While there’s some existing research in this area, Bone says most studies target one aspect. “These lipids are made up of a head group and fatty acid tails. The majority of research has focused on the importance and function of the head group,” she says, adding: “This paper, however, examined the fatty acid tails, which is what makes a phosphoinositide a signalling lipid. We determined that the type of fatty acid molecules that can be attached to phosphoinositides is very important for the proper functioning of the whole lipid molecule.”

Human cells manipulated to detect the enzyme that adds  fatty acids onto phosphoinositides to identify its location within cells.
Human cells manipulated to detect the enzyme that adds fatty acids onto phosphoinositides to identify its location within cells.

Significantly, Bone developed a method to disrupt the function of an enzyme responsible for attaching the proper fatty acid onto phosphoinositides. She and her teammates then assessed the impact on phosphoinositide levels and cellular functions using biochemical and imaging methods. Ultimately, says Bone, “We have identified another mechanism of regulation of phosphoinositide lipids that may impact cancer research.”

Recently, her team’s findings were published in the journal, Molecular Biology of the Cell, in an article called “The acyltransferase LYCAT controls specific phosphoinositides and related membrane traffic.”

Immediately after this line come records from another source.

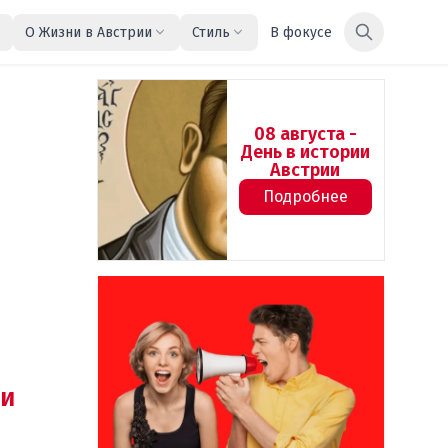
О Жизни в Австрии
Стиль
В фокусе
08 августа -
День в истории
Австрии
Подробнее
и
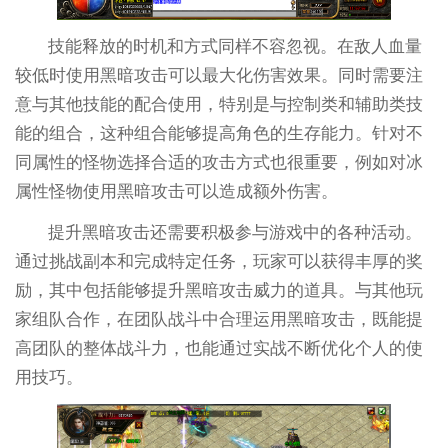
技能释放的时机和方式同样不容忽视。在敌人血量
较低时使用黑暗攻击可以最大化伤害效果。同时需要注
意与其他技能的配合使用，特别是与控制类和辅助类技
能的组合，这种组合能够提高角色的生存能力。针对不
同属性的怪物选择合适的攻击方式也很重要，例如对冰
属性怪物使用黑暗攻击可以造成额外伤害。
提升黑暗攻击还需要积极参与游戏中的各种活动。
通过挑战副本和完成特定任务，玩家可以获得丰厚的奖
励，其中包括能够提升黑暗攻击威力的道具。与其他玩
家组队合作，在团队战斗中合理运用黑暗攻击，既能提
高团队的整体战斗力，也能通过实战不断优化个人的使
用技巧。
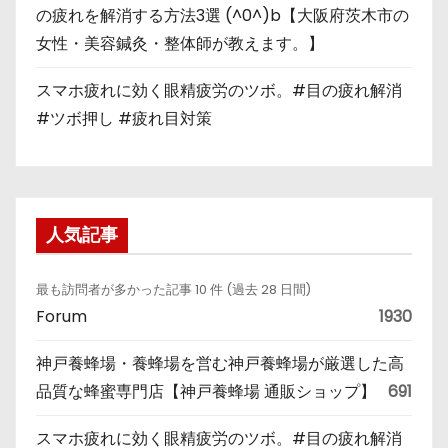
の疲れを解消する方法3選 (^0^)b【大阪府茨木市の
女性・美容鍼灸・整体師が教えます。】
スマホ疲れに効く眼精疲労のツボ。#目の疲れ解消
#ツボ押し #疲れ目対策
人気記事
最も訪問者が多かった記事 10 件 (過去 28 日間)
Forum
1930
神戸養蜂場・養蜂場を営む神戸養蜂場が厳選した高
品質な蜂蜜専門店【神戸養蜂場 通販ショップ】
691
スマホ疲れに効く眼精疲労のツボ。#目の疲れ解消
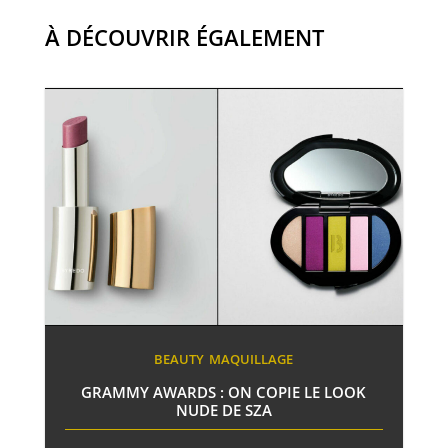
À DÉCOUVRIR ÉGALEMENT
BEAUTY
MAQUILLAGE
GRAMMY AWARDS : ON COPIE LE LOOK
NUDE DE SZA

Nearing the end of her doctoral studies, Bone, who also currently serves as president of the Women in Science at Ryerson (WISR) group, is positive about her educational experience. “What I enjoyed most during my grad studies is the Ryerson community. Everyone is constantly supporting each other.”

In the future, Bone says she hopes to continue her research work, hone her communication skills as a scientist and work to increase the visibility of science to the public.

Bone’s research was supported by numerous grants and awards including: an Ontario Early Researcher Award, a Canada Research Chair Award, NSERC Grant (to Dr. Botelho), a Ryerson Health Research Fund Award, an operating grant from the Canadian Institutes of Health Research (to Dr. Antonescu) and an Ontario Graduate Scholarship.